Play with code-switching

Picture of dictionaries from different languages stacked together

Did you know that Canada has over 213 “non-official” languages spoken — including over 60 Indigenous languages? Did you know that multilingual people often engage in what is referred to as code-switching, which means using two or more languages at the same time in the same conversation or text?

Code-switching poetry, simply put, is poetry that features two or more languages. Try it out!

  1. First, download for free the first few issues of The Polyglot, Canada's first multilingual poetry magazine (www.thepolyglotmagazine.com), of which I'm the founding editor. Check out how Canadian poets have been code-switching in over 30 languages! Witness Medgine Mathurin code-switch between French, English, and Haitian Creole, and Ahmed Knowmadic rap in English, Somali, and Italian! Check them out on YouTube as well to hear their multilingual rhythms.
  1. Second, expand your world by checking out other international examples of multilingual poetry: Gloria Anzaldua, Derek Walcott, Antoine Cassar, Nadia Niaz, Tato Laviera, Lorna Dee Cervantes! One Spanglish poem I fell in love with as a student was “Doña Josefina Counsels Doña Concepción Before Entering Sears” by Maurice Kilwein Guevara. There is a wonderful animated video online, narrated by the poet himself!
  1. Third, it's time for YOU to conjure up a multilingual poem that code-switches!
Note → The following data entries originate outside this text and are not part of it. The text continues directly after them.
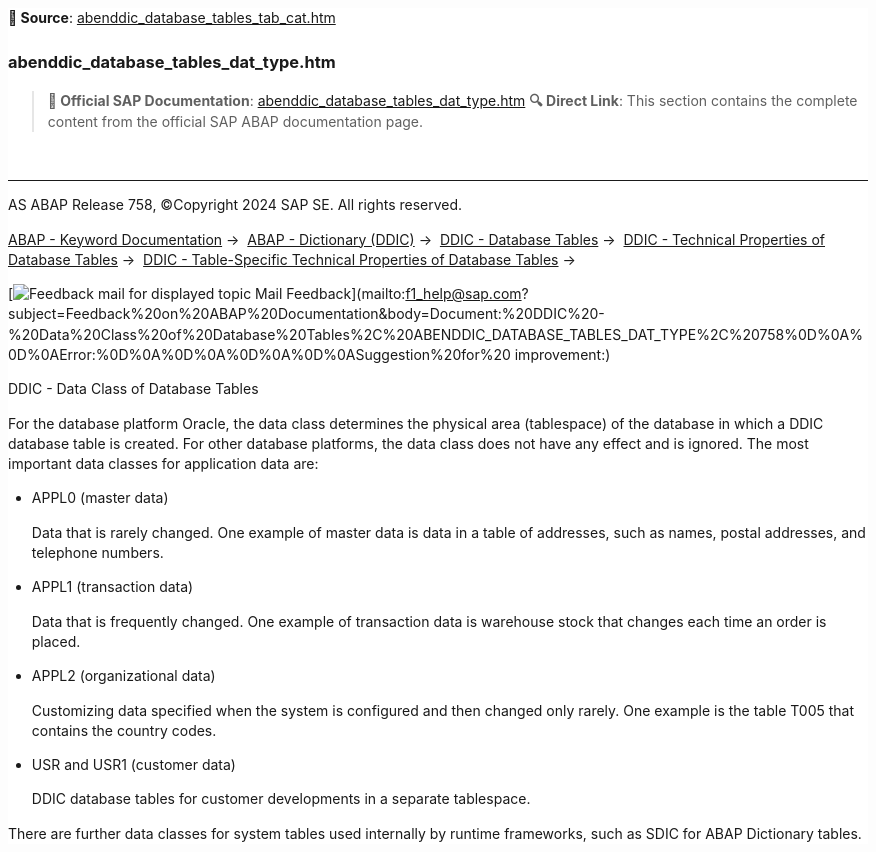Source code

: 

**📖 Source**: [abenddic_database_tables_tab_cat.htm](https://help.sap.com/doc/abapdocu_latest_index_htm/latest/en-US/abenddic_database_tables_tab_cat.htm)

### abenddic_database_tables_dat_type.htm

> **📖 Official SAP Documentation**: [abenddic_database_tables_dat_type.htm](https://help.sap.com/doc/abapdocu_latest_index_htm/latest/en-US/abenddic_database_tables_dat_type.htm)
> **🔍 Direct Link**: This section contains the complete content from the official SAP ABAP documentation page.


  

* * *

AS ABAP Release 758, ©Copyright 2024 SAP SE. All rights reserved.

[ABAP - Keyword Documentation](javascript:call_link\('abenabap.htm'\)) →  [ABAP - Dictionary (DDIC)](javascript:call_link\('abenabap_dictionary.htm'\)) →  [DDIC - Database Tables](javascript:call_link\('abenddic_database_tables.htm'\)) →  [DDIC - Technical Properties of Database Tables](javascript:call_link\('abenddic_database_tables_tech.htm'\)) →  [DDIC - Table-Specific Technical Properties of Database Tables](javascript:call_link\('abenddic_database_tables_techspec.htm'\)) → 

 [![](Mail.gif?object=Mail.gif "Feedback mail for displayed topic") Mail Feedback](mailto:f1_help@sap.com?subject=Feedback%20on%20ABAP%20Documentation&body=Document:%20DDIC%20-%20Data%20Class%20of%20Database%20Tables%2C%20ABENDDIC_DATABASE_TABLES_DAT_TYPE%2C%20758%0D%0A%0D%0AError:%0D%0A%0D%0A%0D%0A%0D%0ASuggestion%20for%20
improvement:)

DDIC - Data Class of Database Tables

For the database platform Oracle, the data class determines the physical area (tablespace) of the database in which a DDIC database table is created. For other database platforms, the data class does not have any effect and is ignored. The most important data classes for application data are:

-   APPL0 (master data)
    
    Data that is rarely changed. One example of master data is data in a table of addresses, such as names, postal addresses, and telephone numbers.
    
-   APPL1 (transaction data)
    
    Data that is frequently changed. One example of transaction data is warehouse stock that changes each time an order is placed.
    
-   APPL2 (organizational data)
    
    Customizing data specified when the system is configured and then changed only rarely. One example is the table T005 that contains the country codes.
    
-   USR and USR1 (customer data)
    
    DDIC database tables for customer developments in a separate tablespace.
    

There are further data classes for system tables used internally by runtime frameworks, such as SDIC for ABAP Dictionary tables.



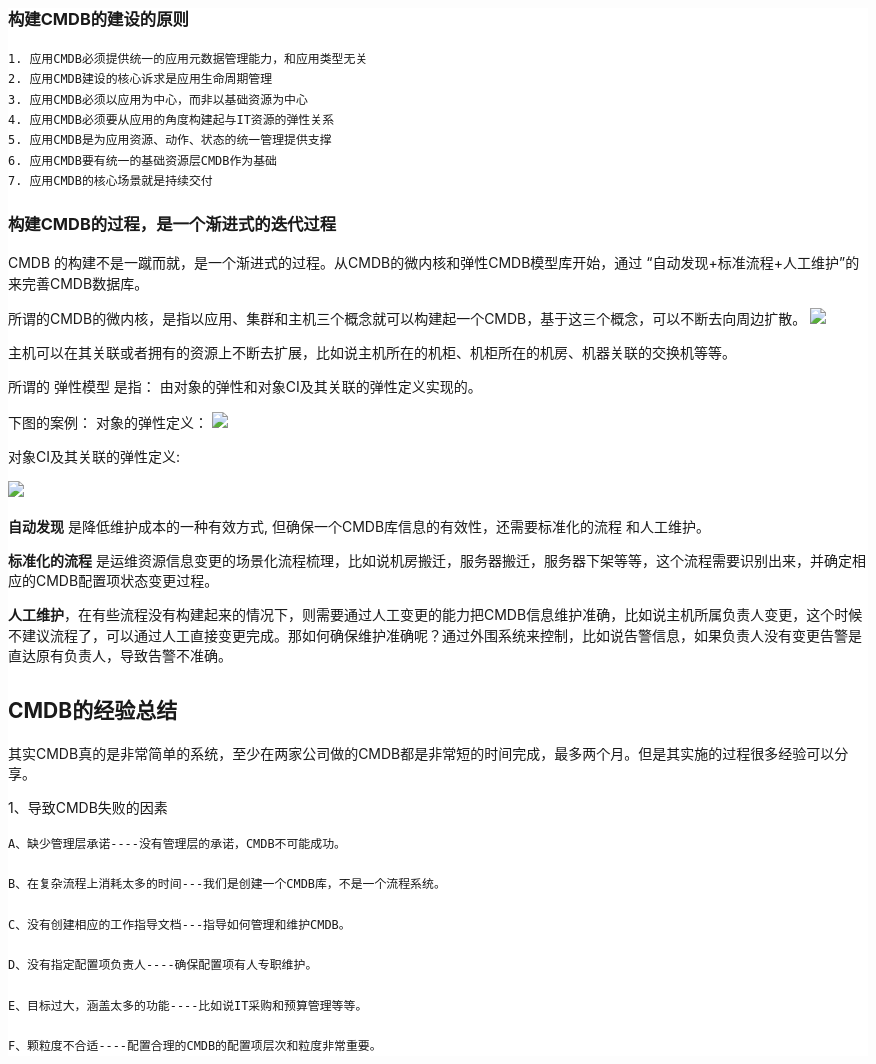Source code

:  
### 构建CMDB的建设的原则
 
    1. 应用CMDB必须提供统一的应用元数据管理能力，和应用类型无关
    2. 应用CMDB建设的核心诉求是应用生命周期管理
    3. 应用CMDB必须以应用为中心，而非以基础资源为中心
    4. 应用CMDB必须要从应用的角度构建起与IT资源的弹性关系
    5. 应用CMDB是为应用资源、动作、状态的统一管理提供支撑
    6. 应用CMDB要有统一的基础资源层CMDB作为基础
    7. 应用CMDB的核心场景就是持续交付
 
 
### 构建CMDB的过程，是一个渐进式的迭代过程

CMDB 的构建不是一蹴而就，是一个渐进式的过程。从CMDB的微内核和弹性CMDB模型库开始，通过 “自动发现+标准流程+人工维护”的来完善CMDB数据库。

所谓的CMDB的微内核，是指以应用、集群和主机三个概念就可以构建起一个CMDB，基于这三个概念，可以不断去向周边扩散。
![](https://ieasydevops.github.io/assets/images/2019/cmdb-core.png)

主机可以在其关联或者拥有的资源上不断去扩展，比如说主机所在的机柜、机柜所在的机房、机器关联的交换机等等。

所谓的 弹性模型 是指： 由对象的弹性和对象CI及其关联的弹性定义实现的。

下图的案例：
对象的弹性定义：
![](https://ieasydevops.github.io/assets/images/2019/object.png)

对象CI及其关联的弹性定义:

![](https://ieasydevops.github.io/assets/images/2019/ci-related.png)

**自动发现** 是降低维护成本的一种有效方式, 但确保一个CMDB库信息的有效性，还需要标准化的流程 和人工维护。

 **标准化的流程** 是运维资源信息变更的场景化流程梳理，比如说机房搬迁，服务器搬迁，服务器下架等等，这个流程需要识别出来，并确定相应的CMDB配置项状态变更过程。
 
 **人工维护**，在有些流程没有构建起来的情况下，则需要通过人工变更的能力把CMDB信息维护准确，比如说主机所属负责人变更，这个时候不建议流程了，可以通过人工直接变更完成。那如何确保维护准确呢？通过外围系统来控制，比如说告警信息，如果负责人没有变更告警是直达原有负责人，导致告警不准确。
 
 
##  CMDB的经验总结
 
 其实CMDB真的是非常简单的系统，至少在两家公司做的CMDB都是非常短的时间完成，最多两个月。但是其实施的过程很多经验可以分享。

1、导致CMDB失败的因素


	A、缺少管理层承诺----没有管理层的承诺，CMDB不可能成功。
	
	B、在复杂流程上消耗太多的时间---我们是创建一个CMDB库，不是一个流程系统。
	
	C、没有创建相应的工作指导文档---指导如何管理和维护CMDB。
	
	D、没有指定配置项负责人----确保配置项有人专职维护。
	
	E、目标过大，涵盖太多的功能----比如说IT采购和预算管理等等。
	
	F、颗粒度不合适----配置合理的CMDB的配置项层次和粒度非常重要。
	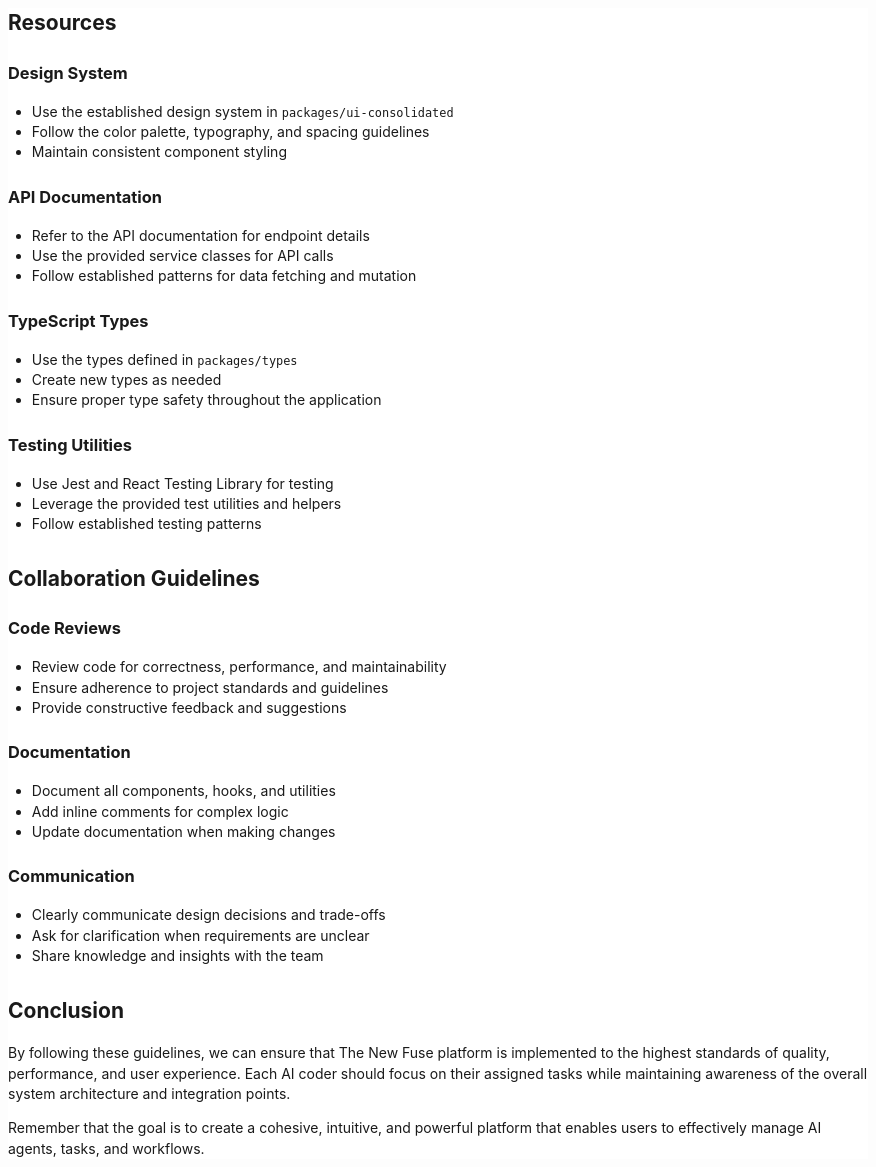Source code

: ## Resources

### Design System
- Use the established design system in `packages/ui-consolidated`
- Follow the color palette, typography, and spacing guidelines
- Maintain consistent component styling

### API Documentation
- Refer to the API documentation for endpoint details
- Use the provided service classes for API calls
- Follow established patterns for data fetching and mutation

### TypeScript Types
- Use the types defined in `packages/types`
- Create new types as needed
- Ensure proper type safety throughout the application

### Testing Utilities
- Use Jest and React Testing Library for testing
- Leverage the provided test utilities and helpers
- Follow established testing patterns

## Collaboration Guidelines

### Code Reviews
- Review code for correctness, performance, and maintainability
- Ensure adherence to project standards and guidelines
- Provide constructive feedback and suggestions

### Documentation
- Document all components, hooks, and utilities
- Add inline comments for complex logic
- Update documentation when making changes

### Communication
- Clearly communicate design decisions and trade-offs
- Ask for clarification when requirements are unclear
- Share knowledge and insights with the team

## Conclusion

By following these guidelines, we can ensure that The New Fuse platform is implemented to the highest standards of quality, performance, and user experience. Each AI coder should focus on their assigned tasks while maintaining awareness of the overall system architecture and integration points.

Remember that the goal is to create a cohesive, intuitive, and powerful platform that enables users to effectively manage AI agents, tasks, and workflows.

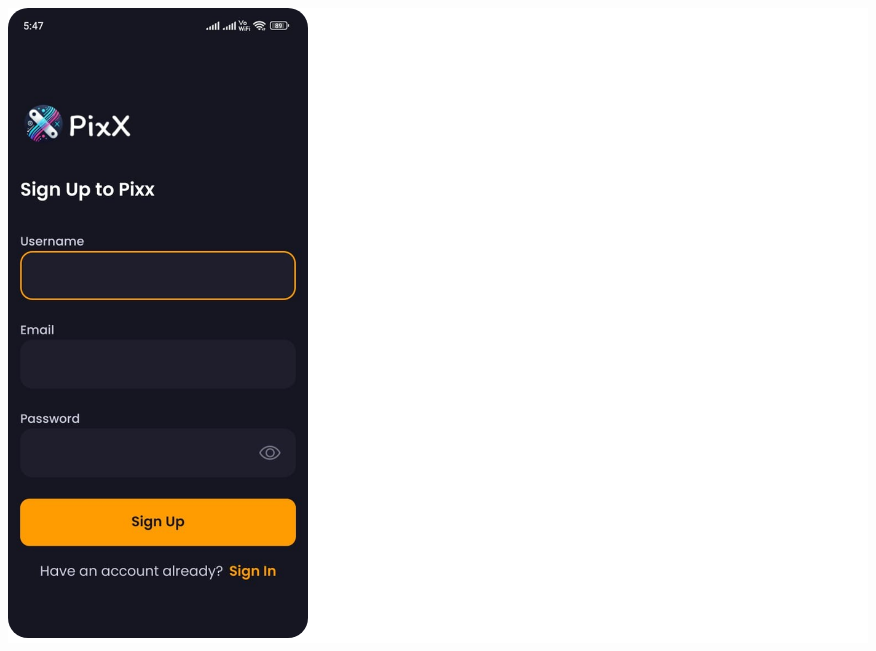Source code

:   <img src="assets\pix_ss\register.jpg" alt="Sign Up" width="300" style="border-radius: 20px;"/>
</p>
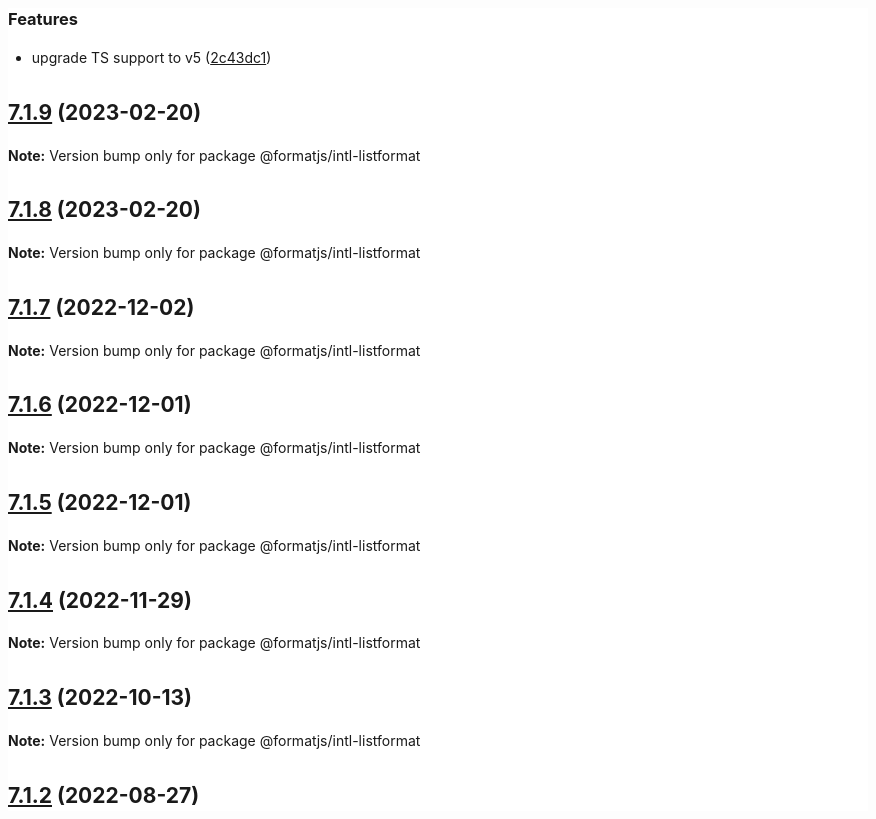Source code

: ### Features

* upgrade TS support to v5 ([2c43dc1](https://github.com/formatjs/formatjs/commit/2c43dc1275d7ca940fae80419e3d6e4143bfbfef))

## [7.1.9](https://github.com/formatjs/formatjs/compare/@formatjs/intl-listformat@7.1.8...@formatjs/intl-listformat@7.1.9) (2023-02-20)

**Note:** Version bump only for package @formatjs/intl-listformat

## [7.1.8](https://github.com/formatjs/formatjs/compare/@formatjs/intl-listformat@7.1.7...@formatjs/intl-listformat@7.1.8) (2023-02-20)

**Note:** Version bump only for package @formatjs/intl-listformat

## [7.1.7](https://github.com/formatjs/formatjs/compare/@formatjs/intl-listformat@7.1.6...@formatjs/intl-listformat@7.1.7) (2022-12-02)

**Note:** Version bump only for package @formatjs/intl-listformat

## [7.1.6](https://github.com/formatjs/formatjs/compare/@formatjs/intl-listformat@7.1.4...@formatjs/intl-listformat@7.1.6) (2022-12-01)

**Note:** Version bump only for package @formatjs/intl-listformat

## [7.1.5](https://github.com/formatjs/formatjs/compare/@formatjs/intl-listformat@7.1.4...@formatjs/intl-listformat@7.1.5) (2022-12-01)

**Note:** Version bump only for package @formatjs/intl-listformat

## [7.1.4](https://github.com/formatjs/formatjs/compare/@formatjs/intl-listformat@7.1.3...@formatjs/intl-listformat@7.1.4) (2022-11-29)

**Note:** Version bump only for package @formatjs/intl-listformat

## [7.1.3](https://github.com/formatjs/formatjs/compare/@formatjs/intl-listformat@7.1.2...@formatjs/intl-listformat@7.1.3) (2022-10-13)

**Note:** Version bump only for package @formatjs/intl-listformat

## [7.1.2](https://github.com/formatjs/formatjs/compare/@formatjs/intl-listformat@7.1.1...@formatjs/intl-listformat@7.1.2) (2022-08-27)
You have many options: 1) You can choose to have one “carrier” or main language that makes up most of the poem and that is broken up by words and phrases in other languages; 2) You can have two languages weaving in and out of each other; or 3) You can even feature two or more languages in approximately the same proportion.

These are just some examples — in truth there are as many ways of incorporating multiple languages into poetry as there are multilingual poets, and no one model is “correct.” Perhaps the only “rule” is that the languages must each serve an aesthetic and/or semantic purpose and contribute to the effect of the poem as a whole!